Present an exact copy of each line below.

-- Given material --
——

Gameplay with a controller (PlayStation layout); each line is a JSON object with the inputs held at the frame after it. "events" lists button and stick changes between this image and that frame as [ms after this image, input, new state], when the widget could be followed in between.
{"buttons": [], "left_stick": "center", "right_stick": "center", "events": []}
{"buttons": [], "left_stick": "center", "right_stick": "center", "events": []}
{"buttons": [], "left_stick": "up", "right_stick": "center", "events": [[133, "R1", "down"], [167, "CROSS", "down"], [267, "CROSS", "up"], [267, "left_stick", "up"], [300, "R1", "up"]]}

——

-- Output --
Gameplay with a controller (PlayStation layout); each line is a JSON object with the inputs held at the frame after it. "events" lists button and stick changes between this image and that frame as [ms after this image, input, new state], when the widget could be followed in between.
{"buttons": [], "left_stick": "center", "right_stick": "center", "events": []}
{"buttons": [], "left_stick": "center", "right_stick": "center", "events": []}
{"buttons": [], "left_stick": "up", "right_stick": "center", "events": [[133, "R1", "down"], [167, "CROSS", "down"], [267, "CROSS", "up"], [267, "left_stick", "up"], [300, "R1", "up"]]}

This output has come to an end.